Sivil Toplum Kuruluşları tarafından oluşturulan Filistin Platformunun, ‘Büyük Filistin Yürüyüşü’ binlerce vatandaşın katılımı ile yapıldı.

Valilik önünde başlayan ve ‘Katil İsrail Filistin’den defol sloganlarının atıldığı yürüyüş Hürriyet Meydanında yapılan Kuran Kerim tilaveti ve açıklama ile sona erdi.

Filistin Platformu adına açıklamayı okuyan Hüseyin Kır, “Artık nefes alamıyoruz, artık gözyaşı da dökemiyoruz. Dünya tüm genişliğine rağmen dar geliyor, yaşamak anlamını yitirdi. İnsanlığımız dumura uğradı. İnandığımız tüm değerler, insanlığın bugüne kadar biriktirip taşıdığı bütün güzel hasletler akan mazlum kanı karşısında anlamsızlaştı” diyerek sözlerine başladı.

● ● ● ● ●

Bu alıştırmada istenenler:
1/ Büyük Filistin Yürüyüşü ile ilgili metinde Hüseyin Kır, inanılan değerlerin neden anlamsızlaştığını söylüyor? Bir ila üç cümleyle açıklayın.
2/ Büyük Filistin Yürüyüşü ile ilgili metinden, "Filistin Platformu adına" sözcüklerini içeren yerle başlayıp "diyerek sözlerine başladı." ile biten bölümü olduğu gibi yazın.
Bu alıştırmada yalnızca metne dayanın.

● ● ● ● ●

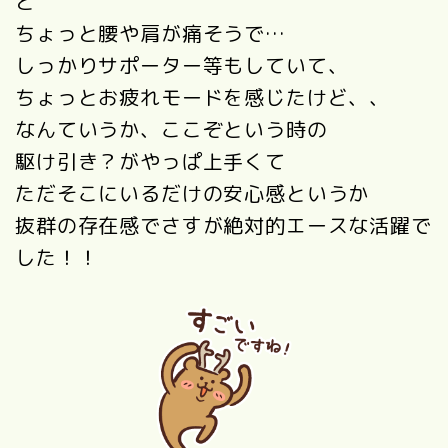
と
ちょっと腰や肩が痛そうで…
しっかりサポーター等もしていて、
ちょっとお疲れモードを感じたけど、、
なんていうか、ここぞという時の
駆け引き？がやっぱ上手くて
ただそこにいるだけの安心感というか
抜群の存在感でさすが絶対的エースな活躍で
した！！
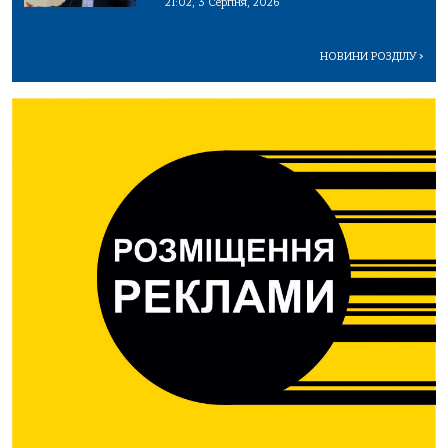
21:02, 3 Серпня, 2026
НОВИНИ РОЗДІЛУ
>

● ● ● ● ●

Alıştırma sonuçları:
1/ Hüseyin Kır'a göre inanılan tüm değerler ve insanlığın bugüne kadar biriktirip taşıdığı güzel hasletler, akan mazlum kanı karşısında anlamsızlaştı.

2/
Filistin Platformu adına açıklamayı okuyan Hüseyin Kır, “Artık nefes alamıyoruz, artık gözyaşı da dökemiyoruz. Dünya tüm genişliğine rağmen dar geliyor, yaşamak anlamını yitirdi. İnsanlığımız dumura uğradı. İnandığımız tüm değerler, insanlığın bugüne kadar biriktirip taşıdığı bütün güzel hasletler akan mazlum kanı karşısında anlamsızlaştı” diyerek sözlerine başladı.